## WHAT IS BEING ASKED
Each line that includes "İLETİŞİM" must be copied from the records.

### EXTRACTED RECORDS ###

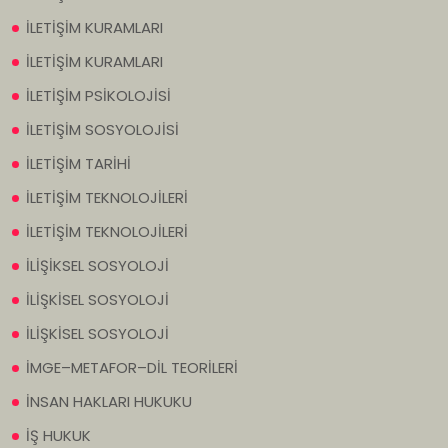
İLETİŞİM KURAMLARI
İLETİŞİM KURAMLARI
İLETİŞİM PSİKOLOJİSİ
İLETİŞİM SOSYOLOJİSİ
İLETİŞİM TARİHİ
İLETİŞİM TEKNOLOJİLERİ
İLETİŞİM TEKNOLOJİLERİ
İLİŞİKSEL SOSYOLOJİ
İLİŞKİSEL SOSYOLOJİ
İLİŞKİSEL SOSYOLOJİ
İMGE–METAFOR–DİL TEORİLERİ
İNSAN HAKLARI HUKUKU
İŞ HUKUK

###

## RESPONSE FOR THIS EXERCISE
İLETİŞİM KURAMLARI
İLETİŞİM KURAMLARI
İLETİŞİM PSİKOLOJİSİ
İLETİŞİM SOSYOLOJİSİ
İLETİŞİM TARİHİ
İLETİŞİM TEKNOLOJİLERİ
İLETİŞİM TEKNOLOJİLERİ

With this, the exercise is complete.